From October 2009 to October 2013, unit 8 was used exclusively by the Kane-Laveracks as a single dwellinghouse. The Kane-Laveracks also used unit 8 as a base for writing speeches, written submissions, triaging, phone consultations and consultancy services to a charity. In October 2013, they applied to Southwark Council for a certificate of lawful use of the premises as a single dwellinghouse residential flat. AHGR sued the respondents for breach of covenant on the basis that clause 2.4 of the lease required the Kane-Laveracks to live and work at unit 8. Further, AHGR argued that the grant of planning permission should be read in light of the SPG, which supported this interpretation of the phrase “live/work”. 

The respondents contended that clause 2.4 required them to live and/or work at unit 8 and the grant of planning permission should not be construed in light of the SPG.

The decisions below

At first instance and on appeal to the High Court, the phrase “live/work” in clause 2.4 of the lease was construed as meaning to live and/or work. 

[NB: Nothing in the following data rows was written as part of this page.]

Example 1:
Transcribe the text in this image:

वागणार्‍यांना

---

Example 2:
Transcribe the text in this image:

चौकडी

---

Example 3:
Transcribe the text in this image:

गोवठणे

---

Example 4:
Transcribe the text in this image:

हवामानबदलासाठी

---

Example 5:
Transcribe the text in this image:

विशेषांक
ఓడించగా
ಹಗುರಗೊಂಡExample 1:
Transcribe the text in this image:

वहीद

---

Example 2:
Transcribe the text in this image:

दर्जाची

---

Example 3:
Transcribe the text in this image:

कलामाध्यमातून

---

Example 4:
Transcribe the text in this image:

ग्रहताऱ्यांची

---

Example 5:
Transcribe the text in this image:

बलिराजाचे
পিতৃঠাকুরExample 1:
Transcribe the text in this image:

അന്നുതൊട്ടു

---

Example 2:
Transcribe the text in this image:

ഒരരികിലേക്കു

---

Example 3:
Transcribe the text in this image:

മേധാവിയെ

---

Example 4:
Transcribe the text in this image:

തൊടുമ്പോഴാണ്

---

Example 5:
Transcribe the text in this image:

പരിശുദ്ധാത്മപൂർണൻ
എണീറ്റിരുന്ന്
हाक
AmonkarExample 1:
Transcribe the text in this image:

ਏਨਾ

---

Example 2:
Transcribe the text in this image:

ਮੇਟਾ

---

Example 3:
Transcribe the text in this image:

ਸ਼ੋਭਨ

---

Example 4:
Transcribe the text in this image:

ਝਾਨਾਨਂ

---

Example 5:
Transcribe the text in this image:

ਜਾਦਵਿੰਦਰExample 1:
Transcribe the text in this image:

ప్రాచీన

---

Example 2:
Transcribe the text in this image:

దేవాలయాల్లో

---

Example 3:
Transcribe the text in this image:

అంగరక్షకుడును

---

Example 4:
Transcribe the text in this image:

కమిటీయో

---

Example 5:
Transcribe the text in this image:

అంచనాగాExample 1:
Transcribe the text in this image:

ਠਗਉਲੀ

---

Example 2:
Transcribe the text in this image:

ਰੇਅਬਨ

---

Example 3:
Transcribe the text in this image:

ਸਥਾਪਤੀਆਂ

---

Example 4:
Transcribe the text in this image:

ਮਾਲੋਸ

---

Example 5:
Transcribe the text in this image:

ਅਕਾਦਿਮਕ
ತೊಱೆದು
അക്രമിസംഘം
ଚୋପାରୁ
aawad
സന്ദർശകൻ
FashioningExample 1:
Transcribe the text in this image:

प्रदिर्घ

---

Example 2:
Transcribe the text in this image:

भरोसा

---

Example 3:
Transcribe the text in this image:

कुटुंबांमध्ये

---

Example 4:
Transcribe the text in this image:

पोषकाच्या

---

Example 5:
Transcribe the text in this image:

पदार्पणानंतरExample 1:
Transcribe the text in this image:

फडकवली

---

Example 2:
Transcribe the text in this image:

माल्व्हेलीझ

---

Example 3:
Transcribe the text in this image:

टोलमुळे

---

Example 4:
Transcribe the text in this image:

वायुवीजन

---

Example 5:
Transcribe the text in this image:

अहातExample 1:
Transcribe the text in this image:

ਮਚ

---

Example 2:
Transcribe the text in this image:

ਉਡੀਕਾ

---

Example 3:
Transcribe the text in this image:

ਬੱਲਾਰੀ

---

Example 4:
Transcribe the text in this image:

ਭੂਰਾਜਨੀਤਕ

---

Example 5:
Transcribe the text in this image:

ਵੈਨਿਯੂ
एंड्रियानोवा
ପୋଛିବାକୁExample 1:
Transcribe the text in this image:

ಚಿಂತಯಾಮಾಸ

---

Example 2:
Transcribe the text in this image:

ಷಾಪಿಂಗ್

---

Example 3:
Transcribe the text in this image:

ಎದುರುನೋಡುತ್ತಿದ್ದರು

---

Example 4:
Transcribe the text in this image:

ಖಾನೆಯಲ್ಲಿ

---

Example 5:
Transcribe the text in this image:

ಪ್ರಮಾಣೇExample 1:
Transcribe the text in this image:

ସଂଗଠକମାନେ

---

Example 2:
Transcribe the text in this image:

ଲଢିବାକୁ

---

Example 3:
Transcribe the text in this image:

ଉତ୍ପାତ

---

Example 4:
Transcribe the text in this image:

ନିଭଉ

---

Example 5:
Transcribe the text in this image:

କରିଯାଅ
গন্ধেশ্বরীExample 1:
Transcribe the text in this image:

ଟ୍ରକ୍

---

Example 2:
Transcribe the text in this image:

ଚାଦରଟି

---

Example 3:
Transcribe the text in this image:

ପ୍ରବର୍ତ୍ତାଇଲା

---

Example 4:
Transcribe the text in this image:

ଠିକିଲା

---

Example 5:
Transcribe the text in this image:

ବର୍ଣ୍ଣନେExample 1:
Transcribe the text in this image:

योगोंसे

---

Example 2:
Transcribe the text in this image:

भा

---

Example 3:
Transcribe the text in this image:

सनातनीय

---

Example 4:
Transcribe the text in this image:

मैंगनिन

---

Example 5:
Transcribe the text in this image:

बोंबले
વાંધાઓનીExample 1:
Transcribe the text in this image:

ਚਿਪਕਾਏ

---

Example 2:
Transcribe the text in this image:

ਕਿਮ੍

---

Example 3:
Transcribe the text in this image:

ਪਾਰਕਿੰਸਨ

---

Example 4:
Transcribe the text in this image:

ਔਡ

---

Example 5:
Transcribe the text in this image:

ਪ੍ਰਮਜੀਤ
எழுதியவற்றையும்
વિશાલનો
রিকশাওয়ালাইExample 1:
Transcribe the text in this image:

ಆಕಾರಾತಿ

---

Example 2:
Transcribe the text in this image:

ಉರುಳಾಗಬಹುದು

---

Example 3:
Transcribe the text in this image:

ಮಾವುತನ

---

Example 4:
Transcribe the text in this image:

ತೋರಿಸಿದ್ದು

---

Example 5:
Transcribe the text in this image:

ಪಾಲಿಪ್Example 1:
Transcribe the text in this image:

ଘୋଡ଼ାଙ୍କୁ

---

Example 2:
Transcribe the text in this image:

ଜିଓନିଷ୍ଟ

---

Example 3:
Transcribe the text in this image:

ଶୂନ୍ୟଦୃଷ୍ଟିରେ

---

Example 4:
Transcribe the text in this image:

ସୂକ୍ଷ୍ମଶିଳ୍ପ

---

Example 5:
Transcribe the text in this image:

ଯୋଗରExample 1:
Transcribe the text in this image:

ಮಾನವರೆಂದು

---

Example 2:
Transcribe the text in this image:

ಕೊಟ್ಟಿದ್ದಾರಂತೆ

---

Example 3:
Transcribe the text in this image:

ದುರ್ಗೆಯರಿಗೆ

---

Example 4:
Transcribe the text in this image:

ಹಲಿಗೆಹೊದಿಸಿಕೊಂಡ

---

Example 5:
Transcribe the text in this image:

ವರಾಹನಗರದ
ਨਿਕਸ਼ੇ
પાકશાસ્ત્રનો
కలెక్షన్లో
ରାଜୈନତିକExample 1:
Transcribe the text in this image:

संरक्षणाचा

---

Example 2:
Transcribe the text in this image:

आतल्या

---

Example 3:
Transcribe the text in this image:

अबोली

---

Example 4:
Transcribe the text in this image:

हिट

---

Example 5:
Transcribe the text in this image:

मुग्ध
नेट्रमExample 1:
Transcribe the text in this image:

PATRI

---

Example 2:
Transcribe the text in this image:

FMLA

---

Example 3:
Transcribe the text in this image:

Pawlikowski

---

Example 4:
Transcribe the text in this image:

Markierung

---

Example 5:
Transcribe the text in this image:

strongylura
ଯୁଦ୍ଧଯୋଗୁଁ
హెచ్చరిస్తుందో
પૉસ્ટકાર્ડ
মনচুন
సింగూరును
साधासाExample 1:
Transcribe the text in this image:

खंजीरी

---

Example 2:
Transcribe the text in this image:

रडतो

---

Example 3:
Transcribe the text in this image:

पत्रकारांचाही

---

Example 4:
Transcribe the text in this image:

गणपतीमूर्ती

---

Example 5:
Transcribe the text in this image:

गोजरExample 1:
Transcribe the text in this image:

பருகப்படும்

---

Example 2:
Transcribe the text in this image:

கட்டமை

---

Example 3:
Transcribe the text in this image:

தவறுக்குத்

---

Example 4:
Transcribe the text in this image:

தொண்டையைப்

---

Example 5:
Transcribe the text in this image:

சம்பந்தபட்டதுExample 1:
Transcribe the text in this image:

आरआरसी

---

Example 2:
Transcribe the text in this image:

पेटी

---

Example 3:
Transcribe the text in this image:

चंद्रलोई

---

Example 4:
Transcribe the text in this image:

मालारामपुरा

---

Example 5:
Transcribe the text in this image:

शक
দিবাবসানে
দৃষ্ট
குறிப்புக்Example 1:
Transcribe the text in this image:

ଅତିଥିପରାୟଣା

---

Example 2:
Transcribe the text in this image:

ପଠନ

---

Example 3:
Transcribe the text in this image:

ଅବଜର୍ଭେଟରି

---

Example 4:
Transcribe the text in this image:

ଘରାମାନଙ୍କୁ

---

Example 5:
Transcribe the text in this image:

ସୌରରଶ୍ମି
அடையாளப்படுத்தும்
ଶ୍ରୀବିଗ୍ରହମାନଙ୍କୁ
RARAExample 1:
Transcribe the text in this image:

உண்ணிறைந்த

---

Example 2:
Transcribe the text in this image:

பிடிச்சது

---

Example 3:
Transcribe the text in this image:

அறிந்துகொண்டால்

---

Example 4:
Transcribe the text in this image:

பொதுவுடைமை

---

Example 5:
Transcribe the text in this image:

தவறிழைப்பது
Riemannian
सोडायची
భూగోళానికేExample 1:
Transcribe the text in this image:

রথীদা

Both the county court and the High Court were unpersuaded that the grant of planning permission should be construed in light of the SPG. The SPG had neither been incorporated into nor referred to in the grant of planning permission. AHGR appealed.

The second appeal

The Court of Appeal had regard to the authorities relating to the interpretation of grants of planning permission. It emphasised that interpreting grants of planning permission was an objective exercise, based on what a reasonable reader would understand the words to mean. Planning permission was not personal to the applicant and was a public document on which third parties were entitled to rely. Accordingly, correspondence passing between parties would not be considered.

In upholding the decision of the High Court, the Court of Appeal found that the phrase “live/work” in clause 2.4 of the lease and the grant of planning permission should be construed as meaning to live and/or work. 

It was common ground between the parties that the use of the phrase in the lease was ambiguous. Further, plan 404A which formed part of the planning permission did not demarcate separate live and work areas for unit 8. This meant it would be for the leaseholders to determine where to live and where to work. Leaving such matters to the leaseholder pointed to a permissive approach to the phrase that could enable the leaseholder to choose to solely live at the premises if so desired.

Enforcement action and potential criminal proceedings could be taken against a leaseholder who was found to be in breach of planning permission. Accordingly, if it was intended that lawful use of the premises required it to be used for both living and working, one would expect that to be clearly expressed in the lease and grant of planning permission.

The Court of Appeal also agreed that a reasonable reader of the grant of planning permission would not have had regard to the SPG because it was neither incorporated nor referred to in the grant of planning permission.